## Exercise requirements
Reproduce all the entries precisely.

Stored items from a collection
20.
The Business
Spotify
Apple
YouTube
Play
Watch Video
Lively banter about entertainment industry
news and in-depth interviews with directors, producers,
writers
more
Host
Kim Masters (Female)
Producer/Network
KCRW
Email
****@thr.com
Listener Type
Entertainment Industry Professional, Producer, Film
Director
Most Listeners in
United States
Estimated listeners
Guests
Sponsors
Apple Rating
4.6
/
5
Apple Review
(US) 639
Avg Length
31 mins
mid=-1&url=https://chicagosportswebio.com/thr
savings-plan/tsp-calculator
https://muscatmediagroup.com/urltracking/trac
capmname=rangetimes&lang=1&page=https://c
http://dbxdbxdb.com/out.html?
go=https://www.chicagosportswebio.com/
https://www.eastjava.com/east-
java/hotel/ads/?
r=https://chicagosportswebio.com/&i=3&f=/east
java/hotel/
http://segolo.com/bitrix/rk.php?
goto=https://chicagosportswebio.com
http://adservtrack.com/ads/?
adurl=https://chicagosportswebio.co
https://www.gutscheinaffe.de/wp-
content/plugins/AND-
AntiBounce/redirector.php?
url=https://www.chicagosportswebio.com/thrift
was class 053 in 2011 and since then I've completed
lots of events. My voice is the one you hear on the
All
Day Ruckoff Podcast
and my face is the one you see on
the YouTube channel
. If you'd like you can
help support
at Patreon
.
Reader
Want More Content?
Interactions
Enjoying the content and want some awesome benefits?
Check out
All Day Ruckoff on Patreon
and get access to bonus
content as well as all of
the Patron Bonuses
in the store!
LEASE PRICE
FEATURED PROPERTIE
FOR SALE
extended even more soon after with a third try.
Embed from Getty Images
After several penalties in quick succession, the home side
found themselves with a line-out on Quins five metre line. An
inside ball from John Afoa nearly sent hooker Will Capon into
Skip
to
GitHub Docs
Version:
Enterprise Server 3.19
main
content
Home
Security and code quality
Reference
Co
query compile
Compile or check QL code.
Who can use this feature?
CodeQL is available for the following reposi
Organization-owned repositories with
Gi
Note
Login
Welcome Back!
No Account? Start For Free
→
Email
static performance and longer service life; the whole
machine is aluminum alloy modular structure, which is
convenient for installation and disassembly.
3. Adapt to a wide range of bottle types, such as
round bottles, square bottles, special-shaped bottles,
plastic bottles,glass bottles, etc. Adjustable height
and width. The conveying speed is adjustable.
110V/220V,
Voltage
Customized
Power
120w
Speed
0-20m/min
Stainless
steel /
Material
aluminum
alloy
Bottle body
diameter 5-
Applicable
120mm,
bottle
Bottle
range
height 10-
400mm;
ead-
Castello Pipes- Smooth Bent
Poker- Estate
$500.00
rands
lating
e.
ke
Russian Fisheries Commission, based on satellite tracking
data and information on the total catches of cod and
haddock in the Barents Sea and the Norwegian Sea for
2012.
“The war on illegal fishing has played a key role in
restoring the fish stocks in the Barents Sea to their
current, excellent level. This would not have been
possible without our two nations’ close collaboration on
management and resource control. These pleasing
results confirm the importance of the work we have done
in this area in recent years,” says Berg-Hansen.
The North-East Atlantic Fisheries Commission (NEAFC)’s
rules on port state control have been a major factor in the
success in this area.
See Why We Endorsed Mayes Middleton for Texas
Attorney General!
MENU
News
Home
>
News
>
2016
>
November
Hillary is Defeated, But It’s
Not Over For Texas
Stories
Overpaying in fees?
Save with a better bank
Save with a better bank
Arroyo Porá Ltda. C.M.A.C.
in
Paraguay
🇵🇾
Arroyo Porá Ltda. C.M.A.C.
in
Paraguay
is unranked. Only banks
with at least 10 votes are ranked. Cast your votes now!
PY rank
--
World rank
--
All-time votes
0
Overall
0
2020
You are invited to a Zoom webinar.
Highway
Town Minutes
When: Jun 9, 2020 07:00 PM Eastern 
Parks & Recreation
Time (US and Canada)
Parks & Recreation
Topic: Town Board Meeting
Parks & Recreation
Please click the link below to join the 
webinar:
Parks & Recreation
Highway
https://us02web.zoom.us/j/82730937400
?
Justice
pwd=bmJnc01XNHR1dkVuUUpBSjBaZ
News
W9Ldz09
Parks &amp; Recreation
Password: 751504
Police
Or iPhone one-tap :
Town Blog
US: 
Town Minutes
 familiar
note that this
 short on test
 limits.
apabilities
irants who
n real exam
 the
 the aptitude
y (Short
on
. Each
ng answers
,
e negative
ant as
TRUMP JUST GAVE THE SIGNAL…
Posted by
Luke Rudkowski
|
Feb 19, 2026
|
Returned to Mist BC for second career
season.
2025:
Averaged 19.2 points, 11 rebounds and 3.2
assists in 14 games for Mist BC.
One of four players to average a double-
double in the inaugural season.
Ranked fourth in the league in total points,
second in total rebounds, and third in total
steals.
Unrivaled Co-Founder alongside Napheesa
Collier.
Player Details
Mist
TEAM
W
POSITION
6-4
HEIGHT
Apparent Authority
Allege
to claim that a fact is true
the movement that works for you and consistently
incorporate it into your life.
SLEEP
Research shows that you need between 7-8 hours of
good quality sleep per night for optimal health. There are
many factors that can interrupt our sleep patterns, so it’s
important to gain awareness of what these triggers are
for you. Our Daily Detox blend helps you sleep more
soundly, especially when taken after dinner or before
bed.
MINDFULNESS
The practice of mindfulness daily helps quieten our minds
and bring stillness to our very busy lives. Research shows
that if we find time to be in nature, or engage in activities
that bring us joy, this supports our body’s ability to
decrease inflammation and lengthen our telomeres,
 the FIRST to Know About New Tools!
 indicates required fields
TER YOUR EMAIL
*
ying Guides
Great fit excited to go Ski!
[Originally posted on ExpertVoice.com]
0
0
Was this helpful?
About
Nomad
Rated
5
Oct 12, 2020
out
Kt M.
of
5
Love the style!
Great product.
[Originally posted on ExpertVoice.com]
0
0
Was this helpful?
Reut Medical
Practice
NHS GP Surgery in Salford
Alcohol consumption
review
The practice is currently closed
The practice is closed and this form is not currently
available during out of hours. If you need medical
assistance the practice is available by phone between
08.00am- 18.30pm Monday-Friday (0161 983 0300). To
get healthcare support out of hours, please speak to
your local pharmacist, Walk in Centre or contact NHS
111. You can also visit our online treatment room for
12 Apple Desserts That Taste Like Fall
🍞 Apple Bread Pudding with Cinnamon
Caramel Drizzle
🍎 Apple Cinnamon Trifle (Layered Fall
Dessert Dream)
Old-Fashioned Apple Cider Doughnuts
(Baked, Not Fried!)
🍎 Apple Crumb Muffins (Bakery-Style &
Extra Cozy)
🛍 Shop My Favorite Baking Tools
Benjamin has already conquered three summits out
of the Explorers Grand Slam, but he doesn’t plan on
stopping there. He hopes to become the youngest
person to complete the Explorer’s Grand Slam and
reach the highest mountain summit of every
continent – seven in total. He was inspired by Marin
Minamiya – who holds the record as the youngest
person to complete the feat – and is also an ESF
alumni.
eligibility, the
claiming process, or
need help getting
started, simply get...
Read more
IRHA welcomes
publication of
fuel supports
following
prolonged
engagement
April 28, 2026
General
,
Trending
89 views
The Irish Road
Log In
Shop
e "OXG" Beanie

## Problem solution
20.
The Business
Spotify
Apple
YouTube
Play
Watch Video
Lively banter about entertainment industry
news and in-depth interviews with directors, producers,
writers
more
Host
Kim Masters (Female)
Producer/Network
KCRW
Email
****@thr.com
Listener Type
Entertainment Industry Professional, Producer, Film
Director
Most Listeners in
United States
Estimated listeners
Guests
Sponsors
Apple Rating
4.6
/
5
Apple Review
(US) 639
Avg Length
31 mins
mid=-1&url=https://chicagosportswebio.com/thr
savings-plan/tsp-calculator
https://muscatmediagroup.com/urltracking/trac
capmname=rangetimes&lang=1&page=https://c
http://dbxdbxdb.com/out.html?
go=https://www.chicagosportswebio.com/
https://www.eastjava.com/east-
java/hotel/ads/?
r=https://chicagosportswebio.com/&i=3&f=/east
java/hotel/
http://segolo.com/bitrix/rk.php?
goto=https://chicagosportswebio.com
http://adservtrack.com/ads/?
adurl=https://chicagosportswebio.co
https://www.gutscheinaffe.de/wp-
content/plugins/AND-
AntiBounce/redirector.php?
url=https://www.chicagosportswebio.com/thrift
was class 053 in 2011 and since then I've completed
lots of events. My voice is the one you hear on the
All
Day Ruckoff Podcast
and my face is the one you see on
the YouTube channel
. If you'd like you can
help support
at Patreon
.
Reader
Want More Content?
Interactions
Enjoying the content and want some awesome benefits?
Check out
All Day Ruckoff on Patreon
and get access to bonus
content as well as all of
the Patron Bonuses
in the store!
LEASE PRICE
FEATURED PROPERTIE
FOR SALE
extended even more soon after with a third try.
Embed from Getty Images
After several penalties in quick succession, the home side
found themselves with a line-out on Quins five metre line. An
inside ball from John Afoa nearly sent hooker Will Capon into
Skip
to
GitHub Docs
Version:
Enterprise Server 3.19
main
content
Home
Security and code quality
Reference
Co
query compile
Compile or check QL code.
Who can use this feature?
CodeQL is available for the following reposi
Organization-owned repositories with
Gi
Note
Login
Welcome Back!
No Account? Start For Free
→
Email
static performance and longer service life; the whole
machine is aluminum alloy modular structure, which is
convenient for installation and disassembly.
3. Adapt to a wide range of bottle types, such as
round bottles, square bottles, special-shaped bottles,
plastic bottles,glass bottles, etc. Adjustable height
and width. The conveying speed is adjustable.
110V/220V,
Voltage
Customized
Power
120w
Speed
0-20m/min
Stainless
steel /
Material
aluminum
alloy
Bottle body
diameter 5-
Applicable
120mm,
bottle
Bottle
range
height 10-
400mm;
ead-
Castello Pipes- Smooth Bent
Poker- Estate
$500.00
rands
lating
e.
ke
Russian Fisheries Commission, based on satellite tracking
data and information on the total catches of cod and
haddock in the Barents Sea and the Norwegian Sea for
2012.
“The war on illegal fishing has played a key role in
restoring the fish stocks in the Barents Sea to their
current, excellent level. This would not have been
possible without our two nations’ close collaboration on
management and resource control. These pleasing
results confirm the importance of the work we have done
in this area in recent years,” says Berg-Hansen.
The North-East Atlantic Fisheries Commission (NEAFC)’s
rules on port state control have been a major factor in the
success in this area.
See Why We Endorsed Mayes Middleton for Texas
Attorney General!
MENU
News
Home
>
News
>
2016
>
November
Hillary is Defeated, But It’s
Not Over For Texas
Stories
Overpaying in fees?
Save with a better bank
Save with a better bank
Arroyo Porá Ltda. C.M.A.C.
in
Paraguay
🇵🇾
Arroyo Porá Ltda. C.M.A.C.
in
Paraguay
is unranked. Only banks
with at least 10 votes are ranked. Cast your votes now!
PY rank
--
World rank
--
All-time votes
0
Overall
0
2020
You are invited to a Zoom webinar.
Highway
Town Minutes
When: Jun 9, 2020 07:00 PM Eastern 
Parks & Recreation
Time (US and Canada)
Parks & Recreation
Topic: Town Board Meeting
Parks & Recreation
Please click the link below to join the 
webinar:
Parks & Recreation
Highway
https://us02web.zoom.us/j/82730937400
?
Justice
pwd=bmJnc01XNHR1dkVuUUpBSjBaZ
News
W9Ldz09
Parks &amp; Recreation
Password: 751504
Police
Or iPhone one-tap :
Town Blog
US: 
Town Minutes
 familiar
note that this
 short on test
 limits.
apabilities
irants who
n real exam
 the
 the aptitude
y (Short
on
. Each
ng answers
,
e negative
ant as
TRUMP JUST GAVE THE SIGNAL…
Posted by
Luke Rudkowski
|
Feb 19, 2026
|
Returned to Mist BC for second career
season.
2025:
Averaged 19.2 points, 11 rebounds and 3.2
assists in 14 games for Mist BC.
One of four players to average a double-
double in the inaugural season.
Ranked fourth in the league in total points,
second in total rebounds, and third in total
steals.
Unrivaled Co-Founder alongside Napheesa
Collier.
Player Details
Mist
TEAM
W
POSITION
6-4
HEIGHT
Apparent Authority
Allege
to claim that a fact is true
the movement that works for you and consistently
incorporate it into your life.
SLEEP
Research shows that you need between 7-8 hours of
good quality sleep per night for optimal health. There are
many factors that can interrupt our sleep patterns, so it’s
important to gain awareness of what these triggers are
for you. Our Daily Detox blend helps you sleep more
soundly, especially when taken after dinner or before
bed.
MINDFULNESS
The practice of mindfulness daily helps quieten our minds
and bring stillness to our very busy lives. Research shows
that if we find time to be in nature, or engage in activities
that bring us joy, this supports our body’s ability to
decrease inflammation and lengthen our telomeres,
 the FIRST to Know About New Tools!
 indicates required fields
TER YOUR EMAIL
*
ying Guides
Great fit excited to go Ski!
[Originally posted on ExpertVoice.com]
0
0
Was this helpful?
About
Nomad
Rated
5
Oct 12, 2020
out
Kt M.
of
5
Love the style!
Great product.
[Originally posted on ExpertVoice.com]
0
0
Was this helpful?
Reut Medical
Practice
NHS GP Surgery in Salford
Alcohol consumption
review
The practice is currently closed
The practice is closed and this form is not currently
available during out of hours. If you need medical
assistance the practice is available by phone between
08.00am- 18.30pm Monday-Friday (0161 983 0300). To
get healthcare support out of hours, please speak to
your local pharmacist, Walk in Centre or contact NHS
111. You can also visit our online treatment room for
12 Apple Desserts That Taste Like Fall
🍞 Apple Bread Pudding with Cinnamon
Caramel Drizzle
🍎 Apple Cinnamon Trifle (Layered Fall
Dessert Dream)
Old-Fashioned Apple Cider Doughnuts
(Baked, Not Fried!)
🍎 Apple Crumb Muffins (Bakery-Style &
Extra Cozy)
🛍 Shop My Favorite Baking Tools
Benjamin has already conquered three summits out
of the Explorers Grand Slam, but he doesn’t plan on
stopping there. He hopes to become the youngest
person to complete the Explorer’s Grand Slam and
reach the highest mountain summit of every
continent – seven in total. He was inspired by Marin
Minamiya – who holds the record as the youngest
person to complete the feat – and is also an ESF
alumni.
eligibility, the
claiming process, or
need help getting
started, simply get...
Read more
IRHA welcomes
publication of
fuel supports
following
prolonged
engagement
April 28, 2026
General
,
Trending
89 views
The Irish Road
Log In
Shop
e "OXG" Beanie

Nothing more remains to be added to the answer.